Print, word for word, the stretch of the forum post on collision detection from "I've been developing" through "to add comments)".

*Text extract*
______

Non-convex / non-convex collision: any hints?

Post by tasora »

Hallo!
I am new to this list, and I really like the
idea of a forum about collision detection.
I've been developing my multibody simulation
software (CHRONO) for years, but only recently I added
some reliable collision-detection.

Following links are some DivX animations of my first
experiments dealing with contacts & collisions
(each web page has the link to the AVI and a short
description - feel free to add comments)

http://www.deltaknowledge.com/gallery/d ... hp?pid=136
http://www.deltaknowledge.com/gallery/d ... hp?pid=137
http://www.deltaknowledge.com/gallery/d ... hp?pid=139
http://www.deltaknowledge.com/gallery/d ... hp?pid=140
http://www.deltaknowledge.com/gallery/d ... hp?pid=141
http://www.deltaknowledge.com/gallery/d ... hp?pid=142
http://www.deltaknowledge.com/gallery/d ... hp?pid=143

Note that all the simulations have been performed
using a custom simplex solver for the LCP problem.
About my simplex method: I developed some optimizations based
on the Dantzig scheme, and I were able to cut
computation times of the simplex solver by exploiting
the sparsity of system's matrices (however now I am
convinced that it isn't worth while optimizing the
simplex method any more, since for systems with
1000+ bodies the only practical way to go is a
fixed-point method like the projective-Gauss-Seidel,
thought approximations must be accepted..).

My collision detection engine uses either OBB and
AABB BVh, and custom methods for primitive pairs
(I am using a box-box algo based on the nice
theory of Kenny E., but there is also box-sphere,
sphere-sphere, etc.)

______

[Stored data entries]

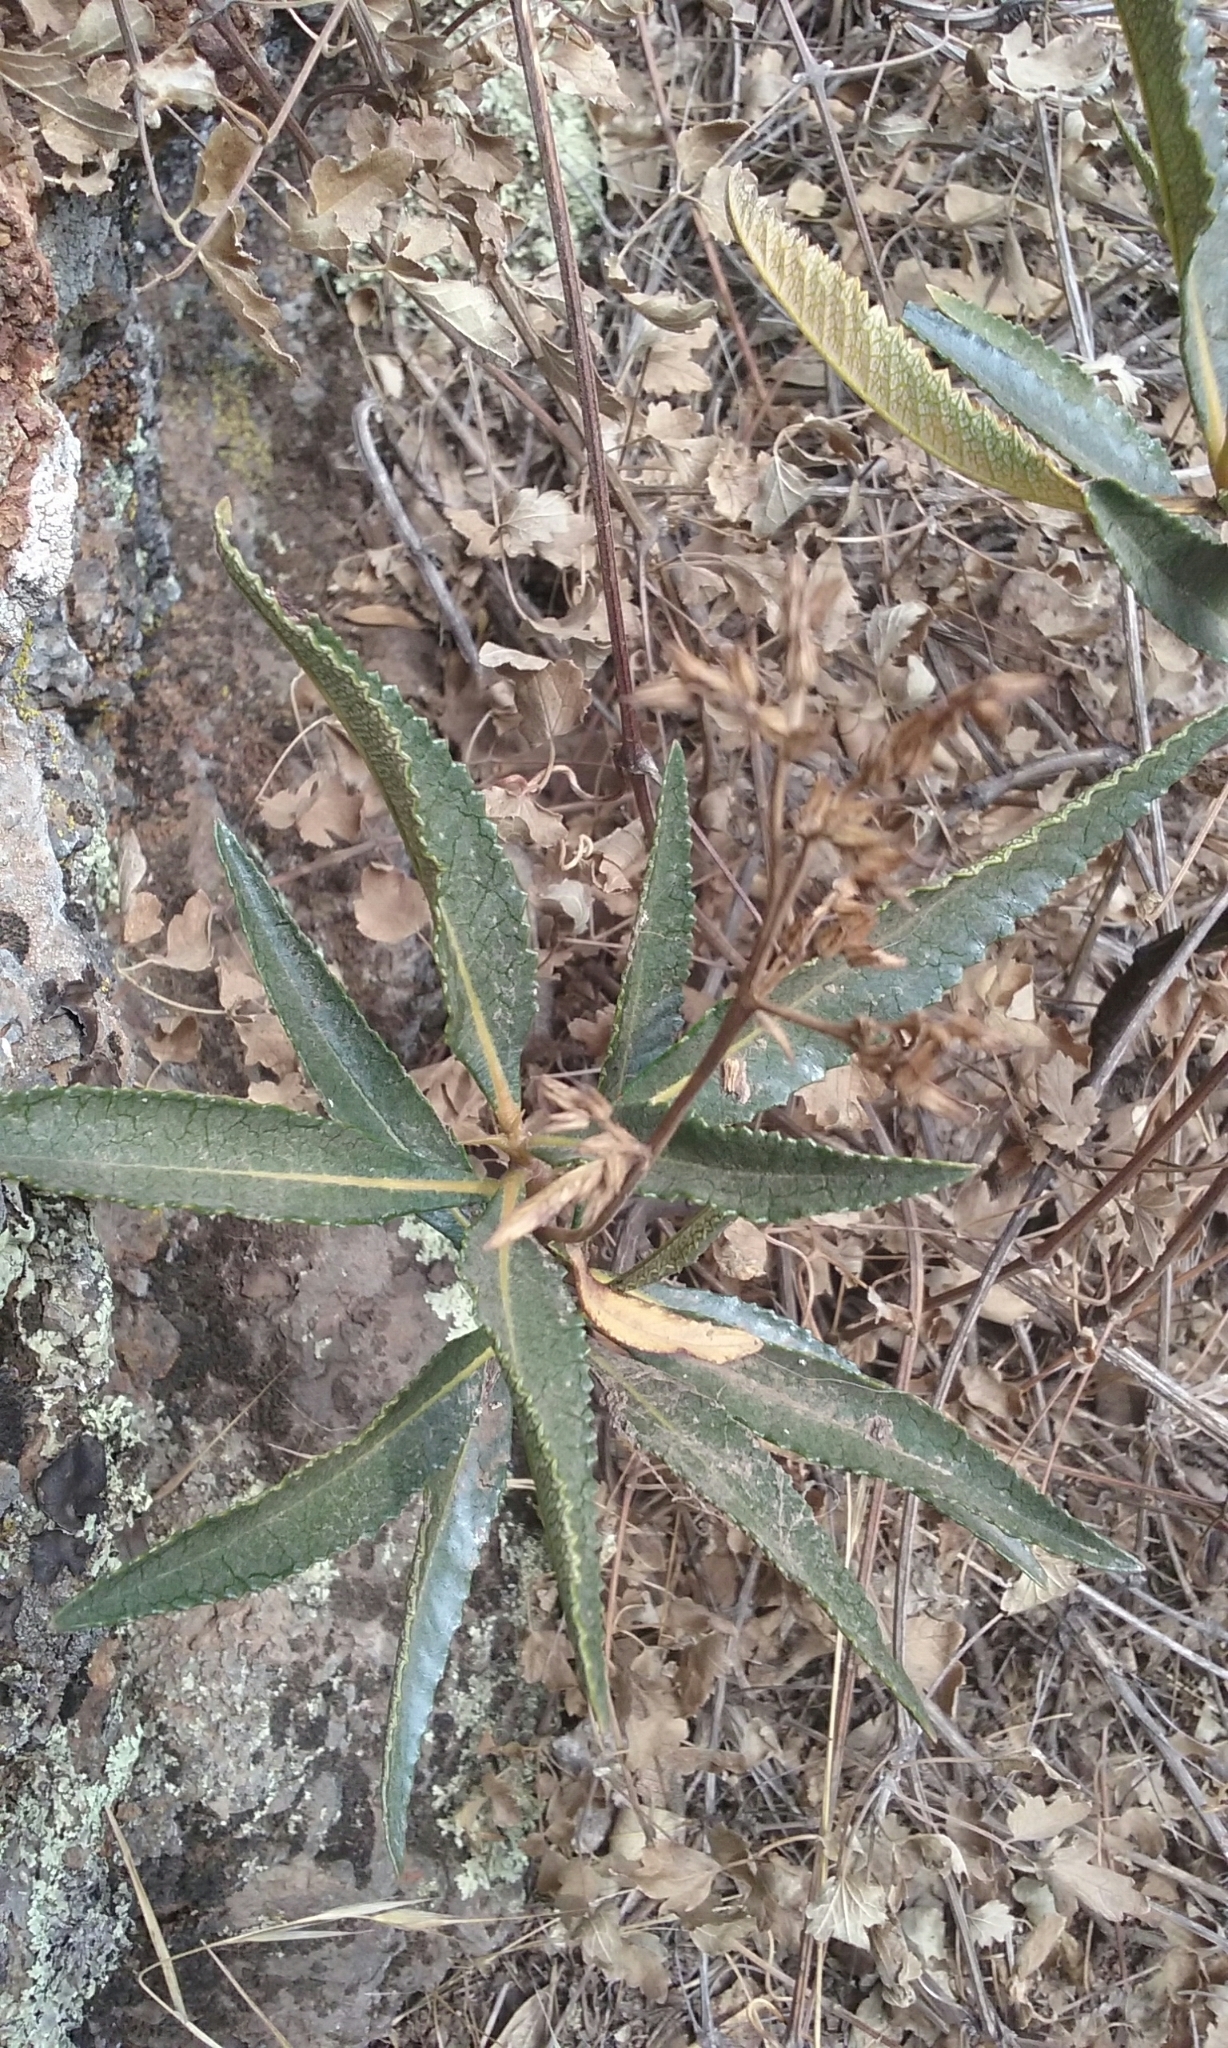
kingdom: Plantae
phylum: Tracheophyta
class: Magnoliopsida
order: Boraginales
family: Namaceae
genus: Eriodictyon
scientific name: Eriodictyon californicum
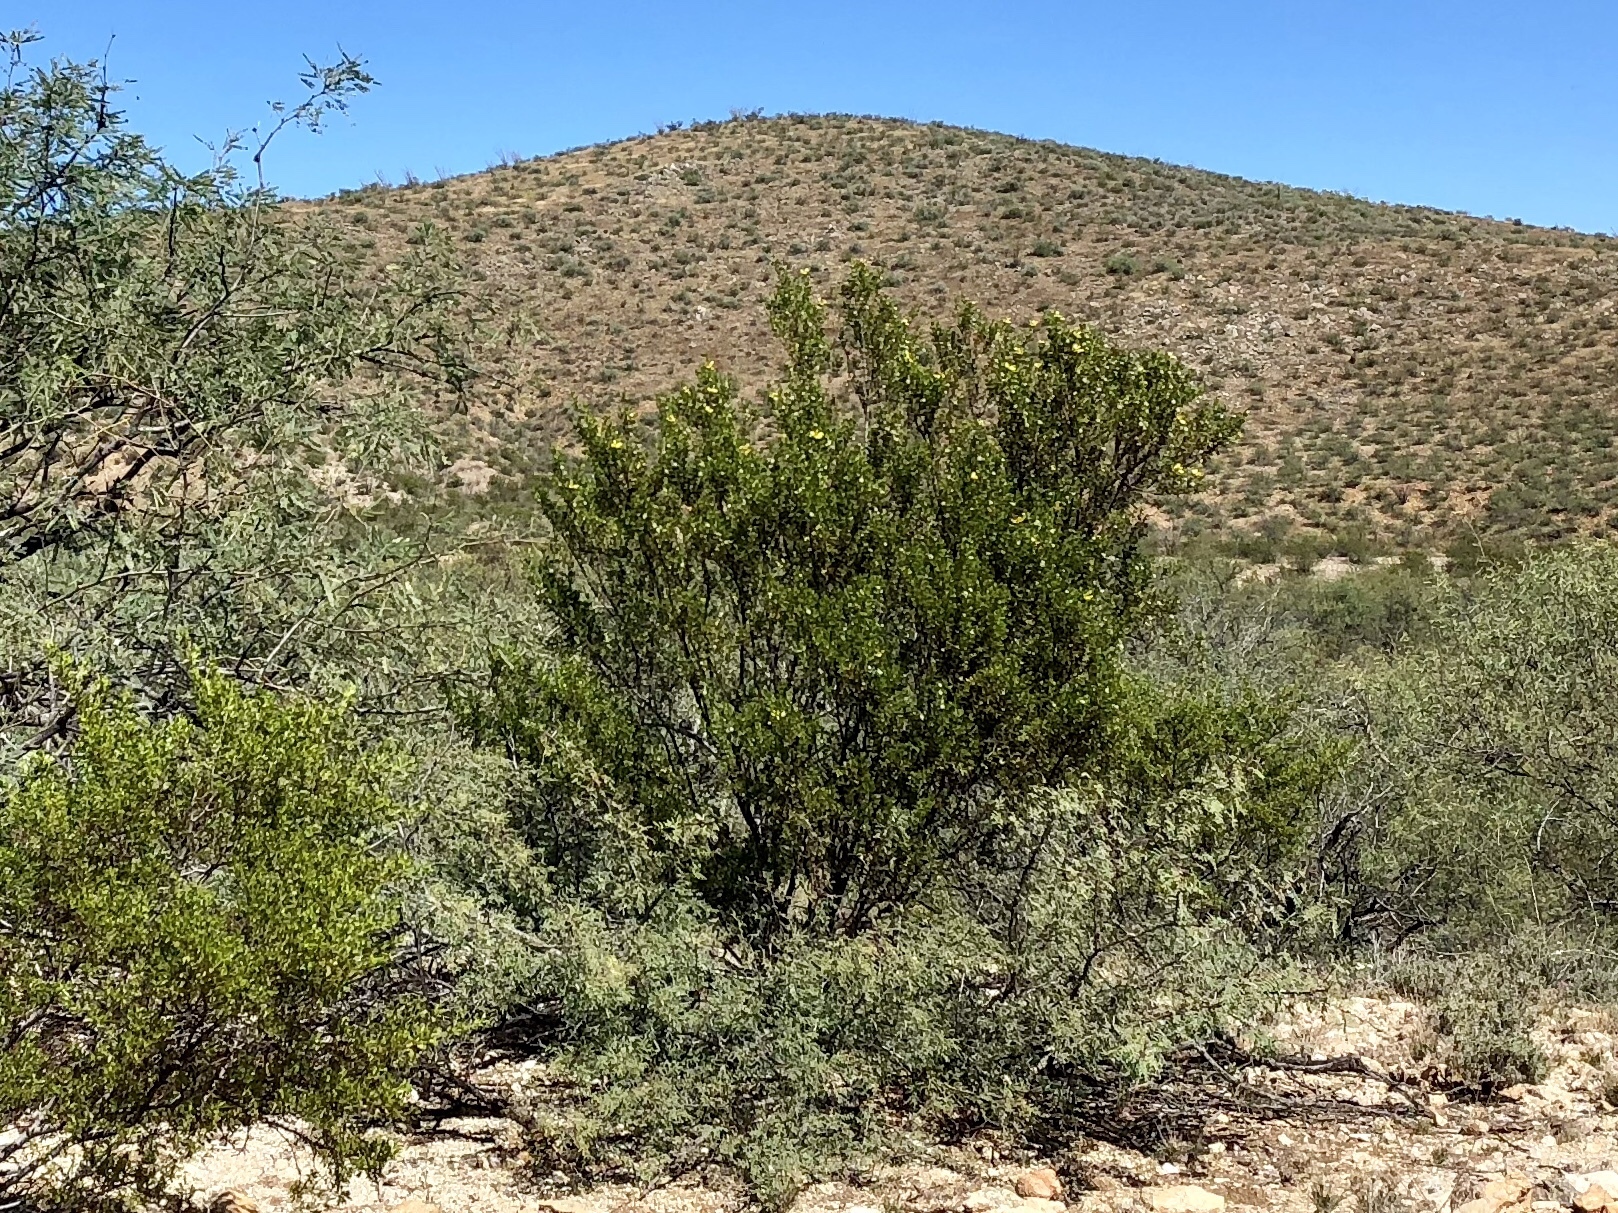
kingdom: Plantae
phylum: Tracheophyta
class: Magnoliopsida
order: Zygophyllales
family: Zygophyllaceae
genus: Larrea
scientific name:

______

*Correct answer*
I've been developing my multibody simulation
software (CHRONO) for years, but only recently I added
some reliable collision-detection.

Following links are some DivX animations of my first
experiments dealing with contacts & collisions
(each web page has the link to the AVI and a short
description - feel free to add comments)